How can Autoconf help with the transition to stricter compilation defaults?
Alexander Monakov via cfe-commits
cfe-commits at lists.llvm.org
Wed Nov 16 06:40:42 PST 2022
On Wed, 16 Nov 2022, Michael Matz via Gcc wrote:
> I sympathize, and I would think a compiler emitting an error (not a
> warning) in the situation at hand (in absence of -Werror) is overly
> pedantic. But, could autoconf perhaps avoid the problem? AFAICS the
> ac_fn_c_check_func really does only a link test to check for symbol
> existence, and the perceived problem is that the call statement in main()

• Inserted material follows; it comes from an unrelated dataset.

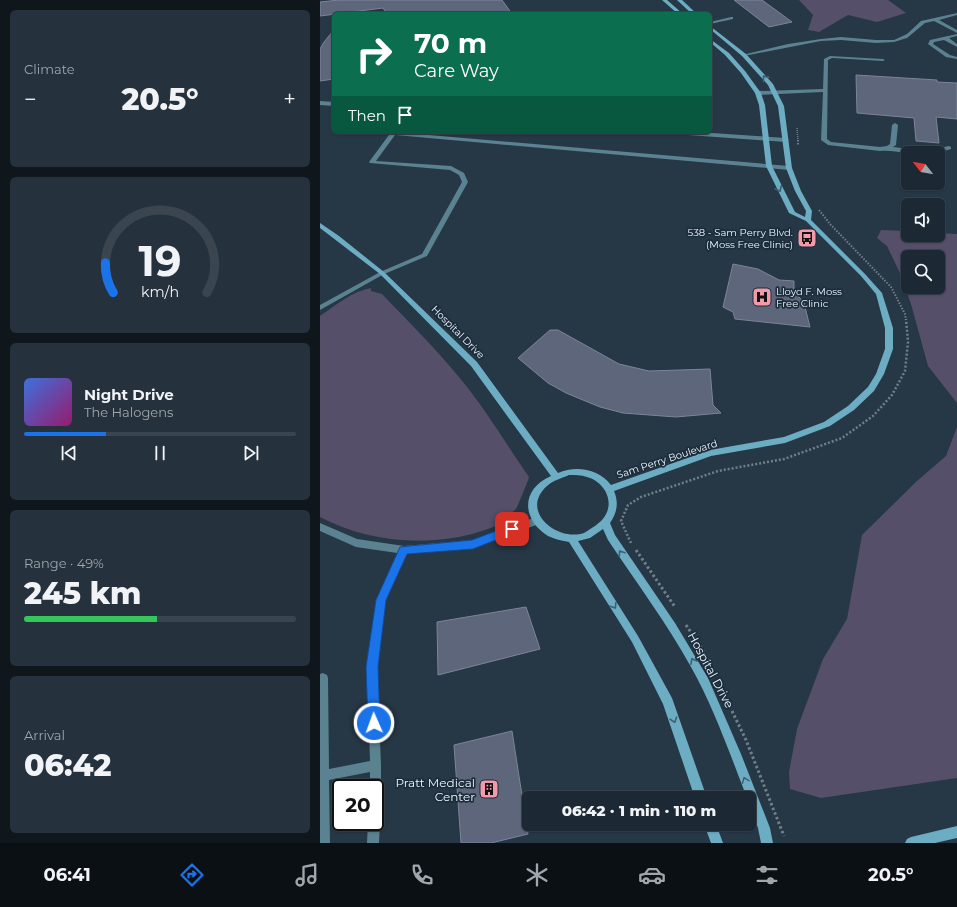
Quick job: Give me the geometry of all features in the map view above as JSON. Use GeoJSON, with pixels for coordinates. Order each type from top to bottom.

> invokes UB. So, let's avoid the call then while retaining the access to
> the symbol? Like:
>
> -----
> char foobar(void);
> int main(void) {
> return &foobar != 0;
> }
> -----
>
> No call involved: no reason for compiler to complain. The prototype decl
> itself will still be "wrong", but compilers complaining about that (in
> absence of a pre-existing different prototype, which is avoided by
> autoconf) seem unlikely.
>
> Obviously this program will also say "foobar exists" if it's a data
> symbol, but that's the same with the variant using the call on most
> platforms (after all it's not run).
>
> The idea is so obvious that I'm probably missing something, why autoconf
> can't use that idiom instead. But perhaps the (historic?) reasons why it
> couldn't be used are gone now?
Ironically, modern GCC and LLVM optimize '&foobar != 0' to '1' even at -O0,
and thus no symbol reference remains in the resulting assembly.